WHAT YOU NEED TO DO ::
Stop after the line containing "Page size: 2001x1125."; retype every line of the data before it exactly, starting from the first.

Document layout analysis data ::

——————

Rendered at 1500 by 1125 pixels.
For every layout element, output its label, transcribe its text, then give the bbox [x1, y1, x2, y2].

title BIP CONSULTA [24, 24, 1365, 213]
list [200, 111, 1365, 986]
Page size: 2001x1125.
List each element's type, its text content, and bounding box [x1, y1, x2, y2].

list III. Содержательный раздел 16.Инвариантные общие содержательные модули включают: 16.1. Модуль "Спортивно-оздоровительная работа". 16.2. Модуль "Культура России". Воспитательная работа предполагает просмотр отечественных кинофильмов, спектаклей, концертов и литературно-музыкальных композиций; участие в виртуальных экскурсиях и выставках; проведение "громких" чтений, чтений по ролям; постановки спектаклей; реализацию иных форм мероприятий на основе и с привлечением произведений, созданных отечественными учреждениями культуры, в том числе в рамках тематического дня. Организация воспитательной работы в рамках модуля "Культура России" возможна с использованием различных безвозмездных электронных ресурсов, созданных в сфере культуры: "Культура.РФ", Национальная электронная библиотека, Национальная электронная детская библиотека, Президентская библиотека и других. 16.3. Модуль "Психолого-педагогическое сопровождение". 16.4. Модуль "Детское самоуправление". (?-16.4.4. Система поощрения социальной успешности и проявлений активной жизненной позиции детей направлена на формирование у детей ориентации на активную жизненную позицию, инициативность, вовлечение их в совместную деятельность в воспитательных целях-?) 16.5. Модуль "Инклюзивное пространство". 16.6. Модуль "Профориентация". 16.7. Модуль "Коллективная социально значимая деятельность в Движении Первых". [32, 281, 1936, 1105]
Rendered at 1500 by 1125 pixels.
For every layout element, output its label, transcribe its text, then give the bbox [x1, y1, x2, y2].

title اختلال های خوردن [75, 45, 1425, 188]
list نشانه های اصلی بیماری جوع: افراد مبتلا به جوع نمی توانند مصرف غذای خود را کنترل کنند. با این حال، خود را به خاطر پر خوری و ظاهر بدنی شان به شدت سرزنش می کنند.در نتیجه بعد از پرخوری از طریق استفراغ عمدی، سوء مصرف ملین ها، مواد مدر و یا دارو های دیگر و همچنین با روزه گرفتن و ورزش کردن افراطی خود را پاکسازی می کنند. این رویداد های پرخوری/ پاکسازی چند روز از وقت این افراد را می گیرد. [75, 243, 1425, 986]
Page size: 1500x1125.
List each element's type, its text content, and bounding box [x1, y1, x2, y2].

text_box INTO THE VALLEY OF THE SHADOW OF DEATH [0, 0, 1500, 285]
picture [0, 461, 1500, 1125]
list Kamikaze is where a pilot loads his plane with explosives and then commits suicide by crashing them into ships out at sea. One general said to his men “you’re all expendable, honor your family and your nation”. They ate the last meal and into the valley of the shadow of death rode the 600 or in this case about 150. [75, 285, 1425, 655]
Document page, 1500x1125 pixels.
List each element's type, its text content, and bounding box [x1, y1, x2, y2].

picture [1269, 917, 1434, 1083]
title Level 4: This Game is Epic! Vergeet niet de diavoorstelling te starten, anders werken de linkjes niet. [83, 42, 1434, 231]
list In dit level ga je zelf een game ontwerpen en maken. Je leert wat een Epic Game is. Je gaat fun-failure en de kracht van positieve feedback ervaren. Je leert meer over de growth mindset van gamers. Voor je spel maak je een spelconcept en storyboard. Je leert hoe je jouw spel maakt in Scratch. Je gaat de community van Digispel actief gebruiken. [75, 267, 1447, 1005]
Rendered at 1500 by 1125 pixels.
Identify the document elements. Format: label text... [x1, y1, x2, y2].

——————

EXERCISE OUTPUT ::
Rendered at 1500 by 1125 pixels.
For every layout element, output its label, transcribe its text, then give the bbox [x1, y1, x2, y2].

title BIP CONSULTA [24, 24, 1365, 213]
list [200, 111, 1365, 986]
Page size: 2001x1125.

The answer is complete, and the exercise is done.